## Brano
'''

Alessandro era così sicuro della devozione del cugino che  non ebbe sospetti, pur in una situazione così strana. Anzi, congedò le guardie del corpo che con, a capo il fedelissimo Ungaro, lo seguivano ovunque.

Quando, a notte inoltrata, Alessandro, uscendo dalla porta posteriore del Palazzo di Via Larga, arrivò nell’appartamento, Lorenzino, con la scusa di aiutarlo a spogliarsi, mise la spada lontana dal letto e si assicurò che non avesse pugnali. Poi spense le candele e gli disse di aspettare la donna agognata. Invece, fu lo stesso Lorenzino a rientrare e lo colpì al petto alla gola. Poiché Alessandro era vigoroso, nonostante i colpi mortali non si accasciava e dovette intervenire anche Scoroncolo, il quale solo allora seppe chi era la vittima dell’attentato.

Dopo l’assassinio, Lorenzino e il suo complice uscirono all’alba dalla città da porta S.Gallo in direzione di Bologna. L’ora era insolita, ma si trattava del cugino ed emissario del duca e non ci furono problemi per il lasciapassare.

A Bologna  sperava di suscitare entusiasmo per il suo gesto “tirannicida” ma l’accoglienza fu tiepida perché probabilmente i fuoriusciti non si fidavano di lui, temevano che fingesse. A Venezia, invece, fu accolto in modo caloroso, a cominciare da Filippo e Piero Strozzi, perché la notizia dell’assassinio era nel frattempo arrivata.

Intanto a Firenze, il potere mediceo era riuscito a reggere e per succedere ad Alessandro fu scelto  Cosimo, il figlio di Giovanni dalla Bande nere. Uno dei primo atti del nuovo duca fu proprio di adoperarsi per far arrestare il regicida.

'''

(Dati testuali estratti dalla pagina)
'''

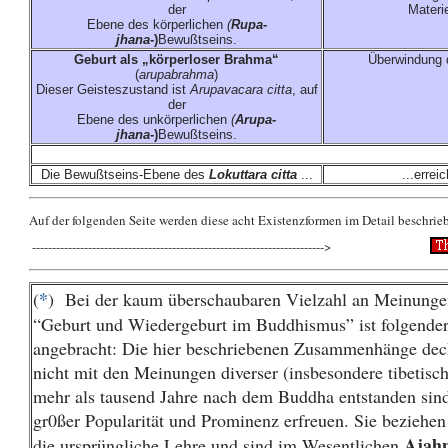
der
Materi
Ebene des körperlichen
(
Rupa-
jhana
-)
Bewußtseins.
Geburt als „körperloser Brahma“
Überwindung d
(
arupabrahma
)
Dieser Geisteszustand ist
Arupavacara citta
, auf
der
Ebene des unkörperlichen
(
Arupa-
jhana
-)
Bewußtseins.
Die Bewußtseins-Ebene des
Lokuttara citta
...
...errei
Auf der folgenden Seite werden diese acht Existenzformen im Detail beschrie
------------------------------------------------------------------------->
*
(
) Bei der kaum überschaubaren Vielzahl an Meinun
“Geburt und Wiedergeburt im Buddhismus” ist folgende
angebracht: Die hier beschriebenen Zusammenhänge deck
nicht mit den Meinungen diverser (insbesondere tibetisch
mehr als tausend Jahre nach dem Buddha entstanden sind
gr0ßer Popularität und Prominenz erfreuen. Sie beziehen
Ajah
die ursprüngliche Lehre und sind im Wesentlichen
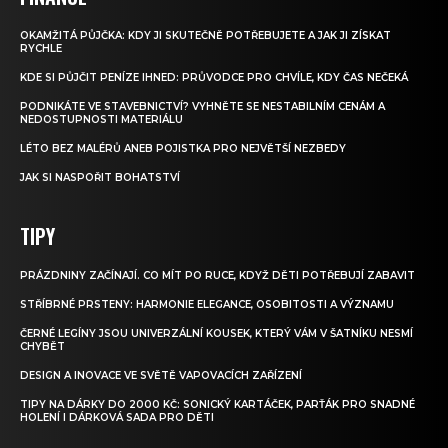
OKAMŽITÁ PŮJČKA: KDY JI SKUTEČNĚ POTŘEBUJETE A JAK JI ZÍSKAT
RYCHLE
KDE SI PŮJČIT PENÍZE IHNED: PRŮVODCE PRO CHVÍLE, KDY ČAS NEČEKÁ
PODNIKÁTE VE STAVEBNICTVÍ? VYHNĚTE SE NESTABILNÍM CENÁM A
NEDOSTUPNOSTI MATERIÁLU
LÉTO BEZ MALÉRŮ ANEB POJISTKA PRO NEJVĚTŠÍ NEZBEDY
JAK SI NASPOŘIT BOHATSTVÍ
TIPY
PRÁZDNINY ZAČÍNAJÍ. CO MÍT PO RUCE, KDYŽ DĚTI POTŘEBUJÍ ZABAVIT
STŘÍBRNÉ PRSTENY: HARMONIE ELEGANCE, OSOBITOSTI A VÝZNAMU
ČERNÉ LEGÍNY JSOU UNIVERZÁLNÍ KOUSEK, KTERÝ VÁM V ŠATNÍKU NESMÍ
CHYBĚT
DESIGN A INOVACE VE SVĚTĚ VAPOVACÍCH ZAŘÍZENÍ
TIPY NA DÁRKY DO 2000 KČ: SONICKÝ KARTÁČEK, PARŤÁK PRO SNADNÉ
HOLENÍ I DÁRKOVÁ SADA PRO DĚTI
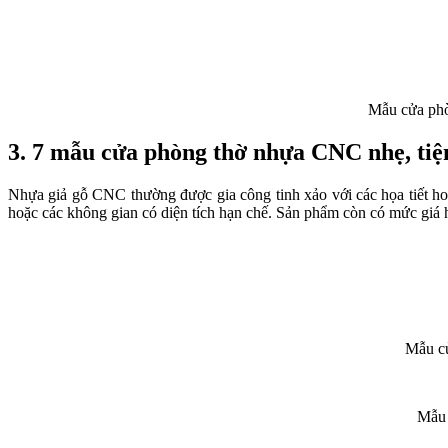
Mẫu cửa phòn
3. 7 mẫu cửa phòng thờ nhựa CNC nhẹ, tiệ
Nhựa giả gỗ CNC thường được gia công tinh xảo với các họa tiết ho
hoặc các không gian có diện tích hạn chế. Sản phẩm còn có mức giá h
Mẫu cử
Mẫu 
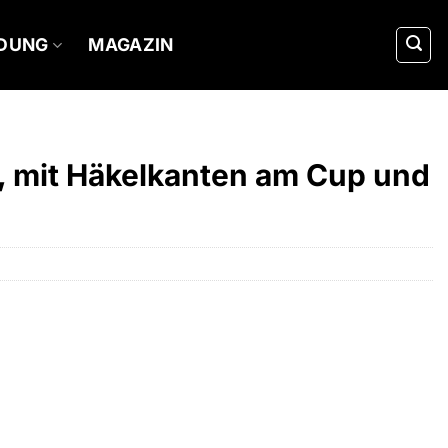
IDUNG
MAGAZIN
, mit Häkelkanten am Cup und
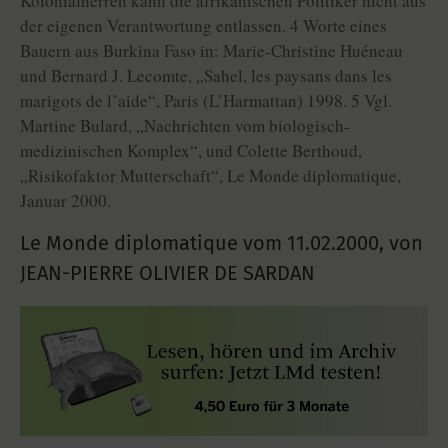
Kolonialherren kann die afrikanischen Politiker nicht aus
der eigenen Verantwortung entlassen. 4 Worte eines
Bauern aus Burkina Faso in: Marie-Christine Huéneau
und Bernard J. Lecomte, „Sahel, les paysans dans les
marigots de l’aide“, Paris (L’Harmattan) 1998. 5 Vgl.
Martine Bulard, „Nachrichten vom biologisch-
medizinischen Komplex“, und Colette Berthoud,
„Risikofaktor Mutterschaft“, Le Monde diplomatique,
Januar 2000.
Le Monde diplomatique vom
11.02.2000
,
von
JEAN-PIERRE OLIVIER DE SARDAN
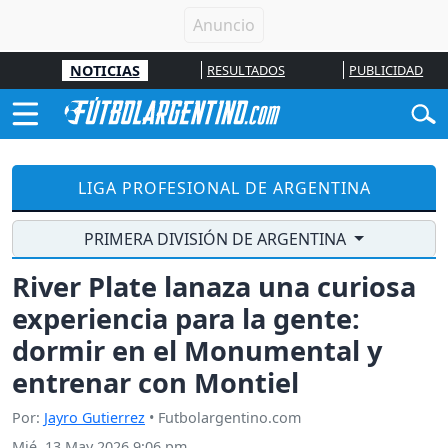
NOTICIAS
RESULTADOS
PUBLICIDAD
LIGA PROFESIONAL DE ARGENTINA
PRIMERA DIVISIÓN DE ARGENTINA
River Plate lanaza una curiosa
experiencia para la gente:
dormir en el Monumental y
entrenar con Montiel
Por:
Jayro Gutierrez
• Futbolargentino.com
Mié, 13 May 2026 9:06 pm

'''
'''

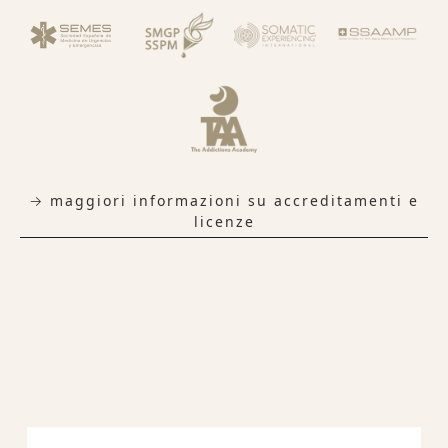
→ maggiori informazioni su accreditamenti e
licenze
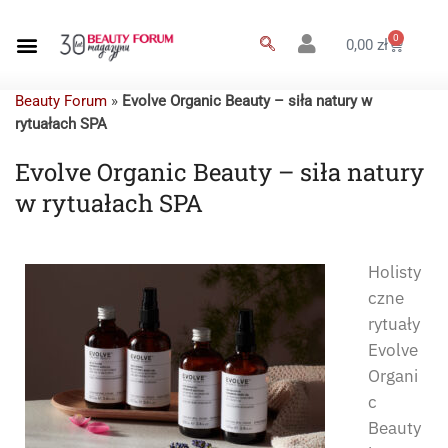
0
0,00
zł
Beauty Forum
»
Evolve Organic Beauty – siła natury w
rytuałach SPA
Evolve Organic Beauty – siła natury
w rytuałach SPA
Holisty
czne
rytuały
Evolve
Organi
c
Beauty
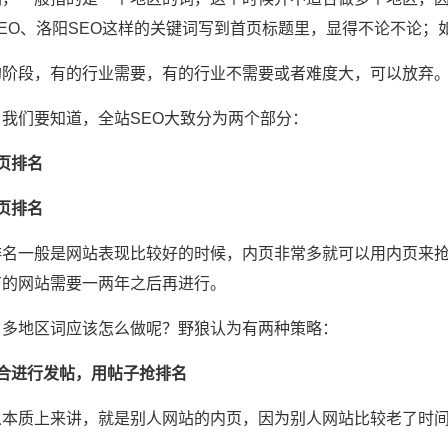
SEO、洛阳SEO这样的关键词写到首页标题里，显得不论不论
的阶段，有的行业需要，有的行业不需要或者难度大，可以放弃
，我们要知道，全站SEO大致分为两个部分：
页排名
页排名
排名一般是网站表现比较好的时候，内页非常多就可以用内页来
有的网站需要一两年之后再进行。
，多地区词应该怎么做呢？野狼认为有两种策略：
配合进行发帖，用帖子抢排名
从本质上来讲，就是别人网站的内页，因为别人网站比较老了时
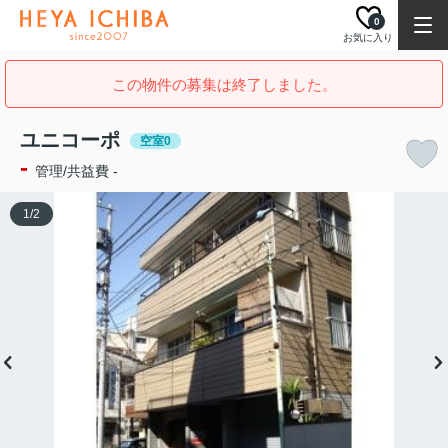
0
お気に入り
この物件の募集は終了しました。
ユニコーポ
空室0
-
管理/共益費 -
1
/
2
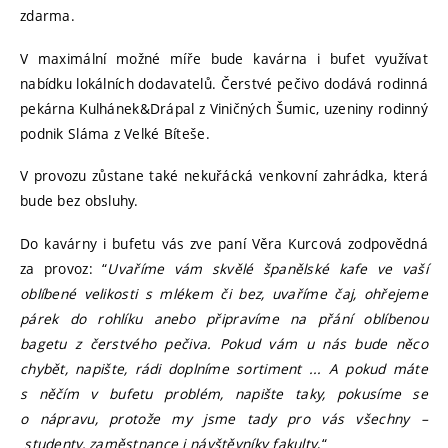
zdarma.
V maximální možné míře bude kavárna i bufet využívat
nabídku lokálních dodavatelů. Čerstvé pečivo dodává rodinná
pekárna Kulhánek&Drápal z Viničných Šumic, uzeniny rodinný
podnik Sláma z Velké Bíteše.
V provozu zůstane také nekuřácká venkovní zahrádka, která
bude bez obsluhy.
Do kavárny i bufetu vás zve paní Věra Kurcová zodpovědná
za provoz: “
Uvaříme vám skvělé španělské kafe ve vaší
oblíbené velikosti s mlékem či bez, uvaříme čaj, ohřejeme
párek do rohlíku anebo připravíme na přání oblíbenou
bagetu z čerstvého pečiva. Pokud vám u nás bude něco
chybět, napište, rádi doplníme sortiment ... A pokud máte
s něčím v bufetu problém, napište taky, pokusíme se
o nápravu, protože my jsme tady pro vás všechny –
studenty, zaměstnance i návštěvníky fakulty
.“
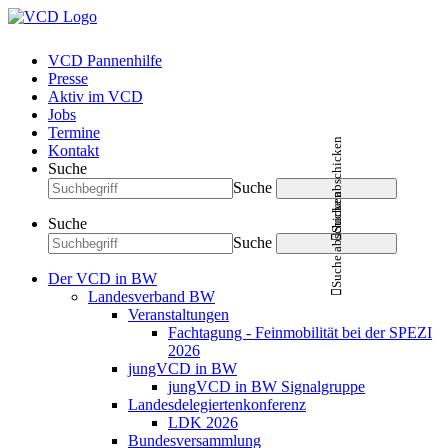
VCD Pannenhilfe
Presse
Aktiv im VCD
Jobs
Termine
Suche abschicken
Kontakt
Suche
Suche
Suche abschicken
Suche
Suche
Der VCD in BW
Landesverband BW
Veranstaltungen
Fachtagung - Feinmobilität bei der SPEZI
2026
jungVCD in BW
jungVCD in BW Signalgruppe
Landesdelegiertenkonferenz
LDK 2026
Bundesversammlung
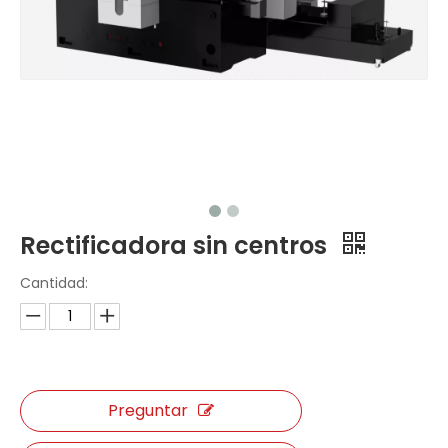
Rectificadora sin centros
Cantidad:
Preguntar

'''

## Compito assegnato A
Elenca tutte le città nominate nel brano sull'assassinio di Alessandro, nell'ordine in cui compaiono.
## Compito assegnato B
Riproduci fedelmente il brano sull'assassinio di Alessandro da "A Bologna  sperava" a "arrestare il regicida.".

## Risposta A
Bologna, Venezia, Firenze

## Risposta B
A Bologna  sperava di suscitare entusiasmo per il suo gesto “tirannicida” ma l’accoglienza fu tiepida perché probabilmente i fuoriusciti non si fidavano di lui, temevano che fingesse. A Venezia, invece, fu accolto in modo caloroso, a cominciare da Filippo e Piero Strozzi, perché la notizia dell’assassinio era nel frattempo arrivata.

Intanto a Firenze, il potere mediceo era riuscito a reggere e per succedere ad Alessandro fu scelto  Cosimo, il figlio di Giovanni dalla Bande nere. Uno dei primo atti del nuovo duca fu proprio di adoperarsi per far arrestare il regicida.